Alors que la course mondiale aux monnaies numériques de banques centrales s’intensifie, l’Europe avance avec prudence mais détermination. Après plusieurs phases exploratoires, la Banque centrale européenne vient d’officialiser un partenariat stratégique avec un acteur spécialisé, COTI, pour renforcer la dimension confidentielle de son futur euro numérique.
Cette initiative s’inscrit dans un contexte où la protection des données personnelles est devenue un enjeu central dans les systèmes de paiement numériques. L’idée n’est pas seulement de concurrencer les stablecoins déjà bien installés aux États-Unis, mais d’offrir aux citoyens européens un outil fiable, sécurisé et aligné sur les valeurs fondamentales de transparence et de souveraineté monétaire.

Euro numérique et confidentialité des paiements
Le mot d’ordre de cette collaboration est l’intégrer la confidentialité au cœur du système. COTI, retenu par la BCE pour ses capacités technologiques, va développer un système de paiements conditionnels permettant de vérifier la provenance des actifs sans exposer les données sensibles de l’utilisateur. Cette approche, dite « on-chain », repose sur une technologie cryptographique avancée : les « Garbled Circuits », déjà éprouvée lors du projet de shekel numérique conduit avec la Banque d’Israël.
Dans ce schéma, la traçabilité des fonds reste possible, ce qui répond aux impératifs réglementaires et à la lutte contre le blanchiment, mais les informations personnelles sont protégées. Ce compromis pourrait répondre aux attentes d’une population européenne de plus en plus soucieuse de la protection de ses données tout en rassurant les autorités financières.
Une avancée européenne face aux stablecoins américains
Dans un paysage monétaire où les stablecoins privés gagnent du terrain, notamment aux États-Unis où leur cadre légal est désormais bien établi, l’Union européenne prend une autre direction. L’euro numérique, en tant que monnaie numérique publique, entend rester sous le contrôle des institutions centrales tout en proposant une alternative crédible et accessible.
Avec l’entrée de COTI dans le processus, la BCE entend accélérer le calendrier et offrir une réponse technique aux questions restées en suspens : qui contrôle les données ? Quels mécanismes de vérification sont mis en place ? Quelle place pour la vie privée dans les transactions du quotidien ? Autant d’enjeux cruciaux pour que la monnaie numérique européenne ne se contente pas d’être une simple version digitale de la monnaie actuelle.
Technologie des MNBC et rôle stratégique de COTI
Le choix de COTI n’est pas anodin. Spécialiste reconnu des monnaies numériques de banques centrales (MNBC), le protocole s’est déjà illustré avec des solutions robustes dans d’autres contextes nationaux.
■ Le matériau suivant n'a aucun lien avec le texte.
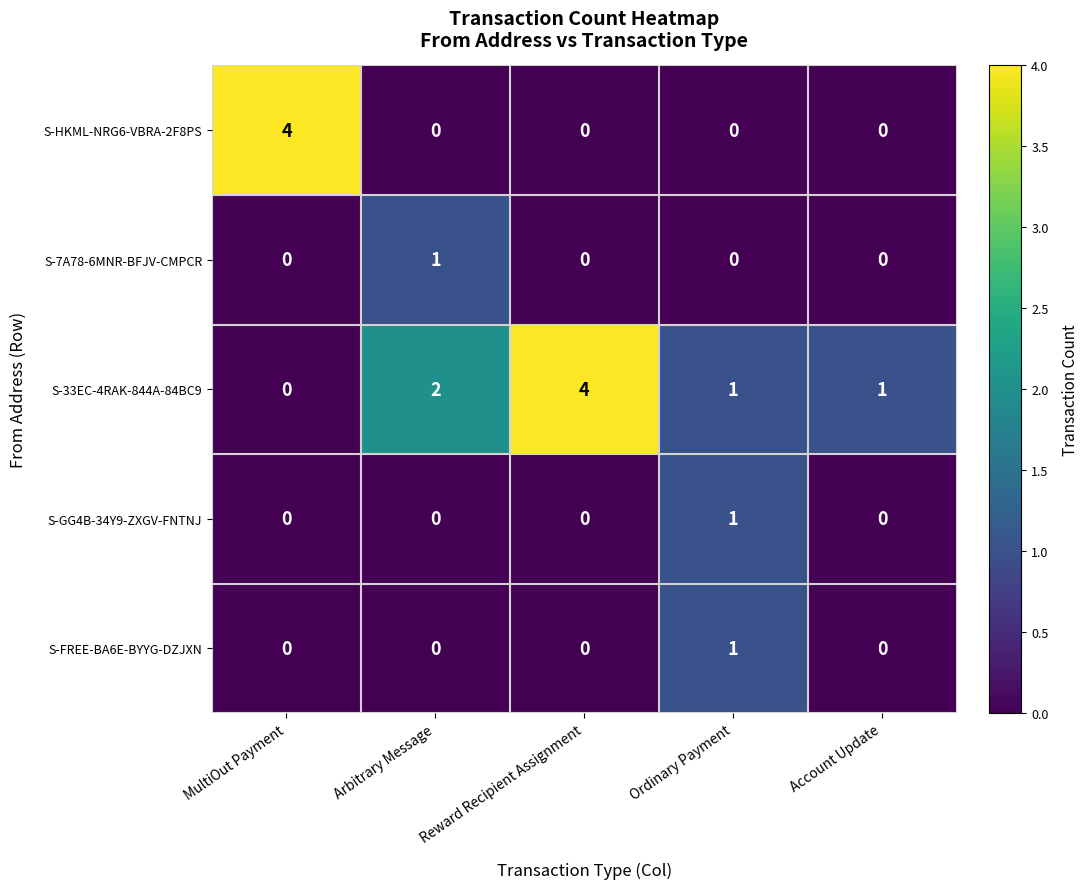

The S-GG4B-34Y9-ZXGV-FNTNJ series shows -1 at Arbitrary Message. True or false?

False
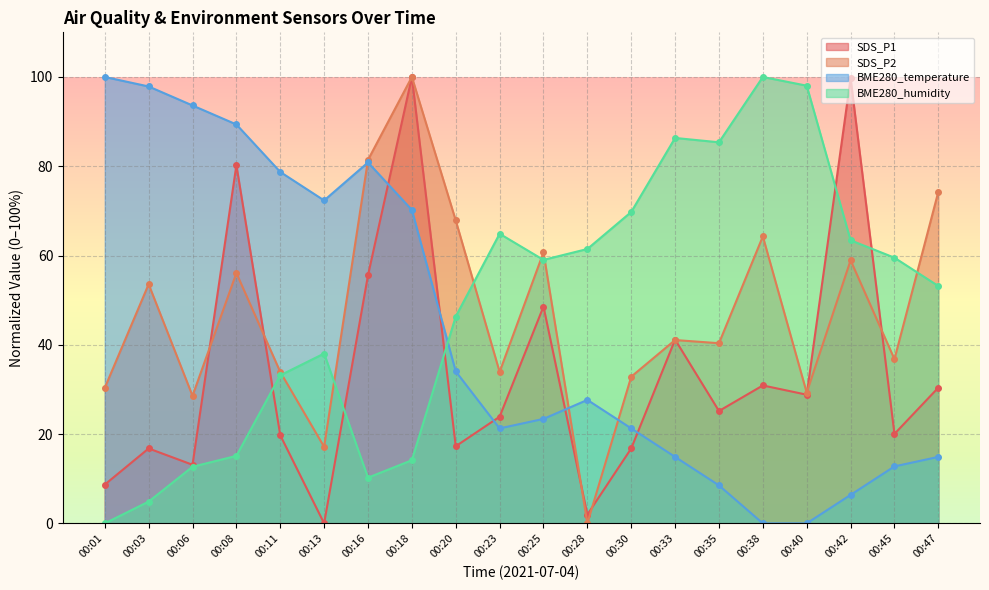

Reading right to left, transcribe all the data shown in this chart.

SDS_P1: 30.4	20.0	99.7	28.8	30.9	25.2	41.2	16.8	2.0	48.6	23.9	17.3	100.0	55.6	0.0	19.7	80.3	13.1	16.8	8.7
SDS_P2: 74.3	36.8	58.9	29.3	64.3	40.4	41.1	32.9	0.0	60.7	33.9	67.9	100.0	81.4	17.1	33.9	56.1	28.6	53.6	30.4
BME280_temperature: 14.9	12.8	6.4	0.0	0.0	8.5	14.9	21.3	27.7	23.4	21.3	34.0	70.2	80.9	72.3	78.7	89.4	93.6	97.9	100.0
BME280_humidity: 53.2	59.5	63.4	98.0	100.0	85.4	86.3	69.8	61.5	59.0	64.9	46.3	14.1	10.2	38.0	33.2	15.1	12.7	4.9	0.0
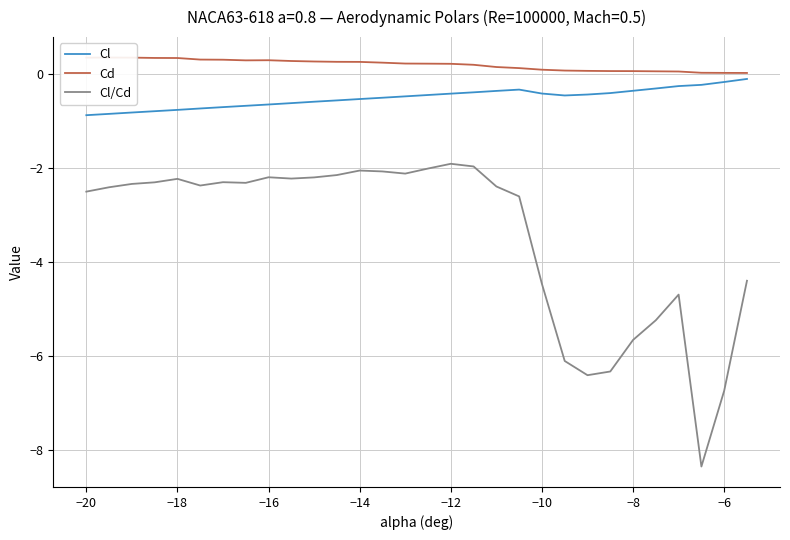

True or false: Cl/Cd and Cl intersect in this chart.

False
Cette expérience consolide son rôle dans le développement d’un euro digital respectant les standards européens, tout en apportant une dimension innovante autour des paiements sécurisés et de la programmabilité des transactions.
Le PDG de COTI, Shahaf Bar-Geffen, a souligné l’importance stratégique de la confidentialité dans l’évolution du Web3 et des infrastructures financières. Pour la BCE, cette alliance permet de s’appuyer sur un acteur capable de concrétiser ses exigences techniques, sans compromettre les valeurs européennes de protection des droits fondamentaux.
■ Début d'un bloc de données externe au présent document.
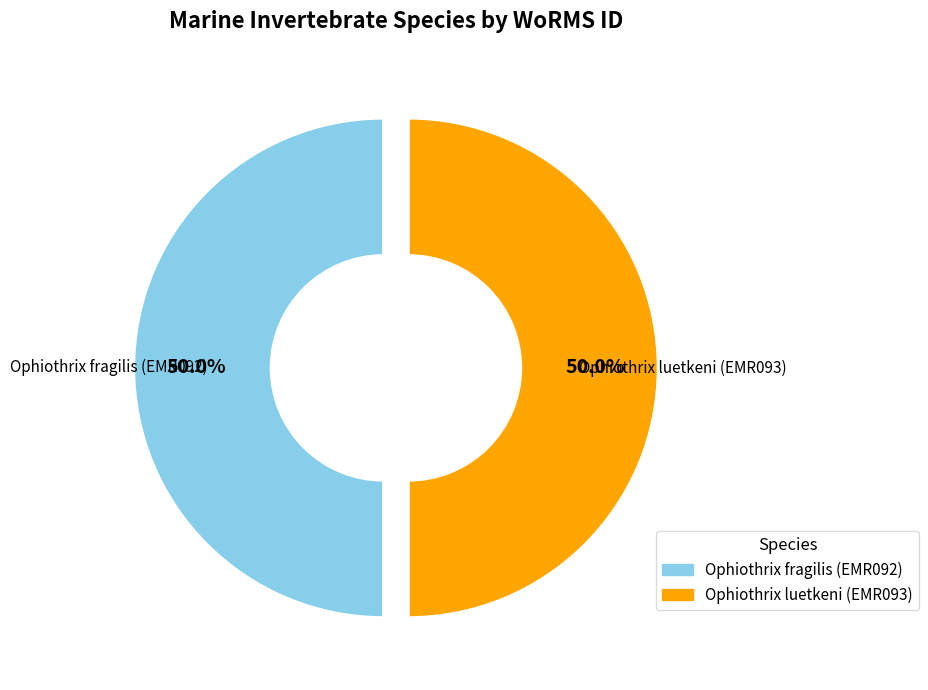

Is the sum of Ophiothrix fragilis (EMR092) and Ophiothrix luetkeni (EMR093) greater than half?

Yes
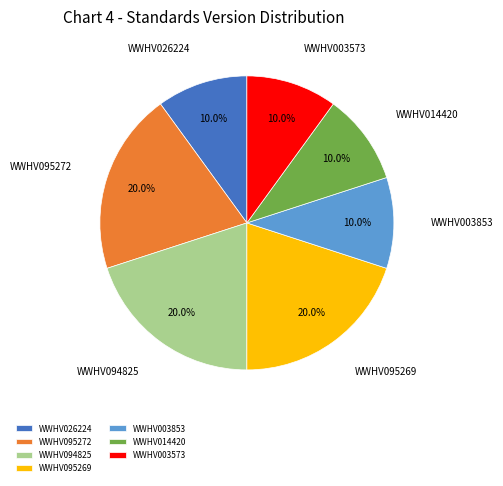

Is WWHV095269 the majority of the pie?

No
Une trajectoire encore en construction
Si ce premier pas officiel marque une nouvelle étape, le chantier reste immense. L’implémentation effective de l’euro digital dépendra non seulement des avancées technologiques, mais aussi des choix politiques à venir. La mise en œuvre du système de paiements conditionnels devra être validée, testée, puis adaptée aux différents usage, partant du commerce de proximité aux transferts transfrontaliers.
La BCE poursuit ses travaux dans un cadre méthodique, sans calendrier précipité, mais avec une volonté claire de faire de la monnaie numérique européenne un outil de résilience économique et de souveraineté monétaire européenne. D’ici là, les marchés observent attentivement, à l’image du cours du jeton COTI qui a bondi de 6 % à l’annonce du partenariat, atteignant 0,07785 $. Ce mouvement symbolique, est révélateur de l’attention grandissante portée à cette nouvelle ère monétaire.